YOUR TASK
From first line to last, copy the material below exactly.

::::::::::

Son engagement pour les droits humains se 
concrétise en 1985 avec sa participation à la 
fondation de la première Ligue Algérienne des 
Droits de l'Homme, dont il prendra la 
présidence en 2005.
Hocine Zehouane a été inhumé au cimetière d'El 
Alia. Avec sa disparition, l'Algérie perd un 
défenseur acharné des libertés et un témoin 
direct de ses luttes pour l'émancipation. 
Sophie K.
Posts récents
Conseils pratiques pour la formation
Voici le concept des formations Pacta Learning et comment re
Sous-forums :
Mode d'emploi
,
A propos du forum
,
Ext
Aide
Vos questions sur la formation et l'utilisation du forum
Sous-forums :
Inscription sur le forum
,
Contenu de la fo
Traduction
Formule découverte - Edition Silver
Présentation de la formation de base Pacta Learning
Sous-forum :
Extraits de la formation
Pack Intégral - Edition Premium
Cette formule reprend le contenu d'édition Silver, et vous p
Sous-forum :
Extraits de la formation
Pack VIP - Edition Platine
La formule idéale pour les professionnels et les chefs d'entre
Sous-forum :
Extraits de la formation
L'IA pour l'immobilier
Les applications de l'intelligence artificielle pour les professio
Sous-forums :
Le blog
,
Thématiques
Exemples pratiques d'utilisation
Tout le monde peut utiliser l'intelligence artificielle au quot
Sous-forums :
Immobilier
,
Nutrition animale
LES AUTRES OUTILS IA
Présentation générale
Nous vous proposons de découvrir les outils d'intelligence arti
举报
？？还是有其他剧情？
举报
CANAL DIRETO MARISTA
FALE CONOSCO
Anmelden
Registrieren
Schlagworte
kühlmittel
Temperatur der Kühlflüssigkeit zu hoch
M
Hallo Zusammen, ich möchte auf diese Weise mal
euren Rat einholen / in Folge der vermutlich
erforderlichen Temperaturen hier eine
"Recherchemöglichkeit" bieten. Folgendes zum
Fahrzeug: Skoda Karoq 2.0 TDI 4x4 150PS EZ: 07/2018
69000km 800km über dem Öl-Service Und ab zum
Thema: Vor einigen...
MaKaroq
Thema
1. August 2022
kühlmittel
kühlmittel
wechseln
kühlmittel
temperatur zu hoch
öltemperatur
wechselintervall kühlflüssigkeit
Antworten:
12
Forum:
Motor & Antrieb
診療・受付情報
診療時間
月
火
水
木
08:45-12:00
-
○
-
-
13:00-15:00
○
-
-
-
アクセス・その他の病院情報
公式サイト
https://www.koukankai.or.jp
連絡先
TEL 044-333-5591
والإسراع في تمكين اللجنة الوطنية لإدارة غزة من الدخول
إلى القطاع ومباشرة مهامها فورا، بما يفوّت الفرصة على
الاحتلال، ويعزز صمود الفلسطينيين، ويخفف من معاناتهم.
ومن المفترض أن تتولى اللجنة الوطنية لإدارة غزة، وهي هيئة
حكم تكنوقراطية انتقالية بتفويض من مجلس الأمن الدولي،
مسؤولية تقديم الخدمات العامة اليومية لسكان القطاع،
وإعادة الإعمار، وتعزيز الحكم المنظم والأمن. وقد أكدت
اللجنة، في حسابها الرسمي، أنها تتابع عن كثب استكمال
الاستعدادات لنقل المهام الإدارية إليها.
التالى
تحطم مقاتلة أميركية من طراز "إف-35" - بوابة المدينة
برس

::::::::::

REPLY
Son engagement pour les droits humains se 
concrétise en 1985 avec sa participation à la 
fondation de la première Ligue Algérienne des 
Droits de l'Homme, dont il prendra la 
présidence en 2005.
Hocine Zehouane a été inhumé au cimetière d'El 
Alia. Avec sa disparition, l'Algérie perd un 
défenseur acharné des libertés et un témoin 
direct de ses luttes pour l'émancipation. 
Sophie K.
Posts récents
Conseils pratiques pour la formation
Voici le concept des formations Pacta Learning et comment re
Sous-forums :
Mode d'emploi
,
A propos du forum
,
Ext
Aide
Vos questions sur la formation et l'utilisation du forum
Sous-forums :
Inscription sur le forum
,
Contenu de la fo
Traduction
Formule découverte - Edition Silver
Présentation de la formation de base Pacta Learning
Sous-forum :
Extraits de la formation
Pack Intégral - Edition Premium
Cette formule reprend le contenu d'édition Silver, et vous p
Sous-forum :
Extraits de la formation
Pack VIP - Edition Platine
La formule idéale pour les professionnels et les chefs d'entre
Sous-forum :
Extraits de la formation
L'IA pour l'immobilier
Les applications de l'intelligence artificielle pour les professio
Sous-forums :
Le blog
,
Thématiques
Exemples pratiques d'utilisation
Tout le monde peut utiliser l'intelligence artificielle au quot
Sous-forums :
Immobilier
,
Nutrition animale
LES AUTRES OUTILS IA
Présentation générale
Nous vous proposons de découvrir les outils d'intelligence arti
举报
？？还是有其他剧情？
举报
CANAL DIRETO MARISTA
FALE CONOSCO
Anmelden
Registrieren
Schlagworte
kühlmittel
Temperatur der Kühlflüssigkeit zu hoch
M
Hallo Zusammen, ich möchte auf diese Weise mal
euren Rat einholen / in Folge der vermutlich
erforderlichen Temperaturen hier eine
"Recherchemöglichkeit" bieten. Folgendes zum
Fahrzeug: Skoda Karoq 2.0 TDI 4x4 150PS EZ: 07/2018
69000km 800km über dem Öl-Service Und ab zum
Thema: Vor einigen...
MaKaroq
Thema
1. August 2022
kühlmittel
kühlmittel
wechseln
kühlmittel
temperatur zu hoch
öltemperatur
wechselintervall kühlflüssigkeit
Antworten:
12
Forum:
Motor & Antrieb
診療・受付情報
診療時間
月
火
水
木
08:45-12:00
-
○
-
-
13:00-15:00
○
-
-
-
アクセス・その他の病院情報
公式サイト
https://www.koukankai.or.jp
連絡先
TEL 044-333-5591
والإسراع في تمكين اللجنة الوطنية لإدارة غزة من الدخول
إلى القطاع ومباشرة مهامها فورا، بما يفوّت الفرصة على
الاحتلال، ويعزز صمود الفلسطينيين، ويخفف من معاناتهم.
ومن المفترض أن تتولى اللجنة الوطنية لإدارة غزة، وهي هيئة
حكم تكنوقراطية انتقالية بتفويض من مجلس الأمن الدولي،
مسؤولية تقديم الخدمات العامة اليومية لسكان القطاع،
وإعادة الإعمار، وتعزيز الحكم المنظم والأمن. وقد أكدت
اللجنة، في حسابها الرسمي، أنها تتابع عن كثب استكمال
الاستعدادات لنقل المهام الإدارية إليها.
التالى
تحطم مقاتلة أميركية من طراز "إف-35" - بوابة المدينة
برس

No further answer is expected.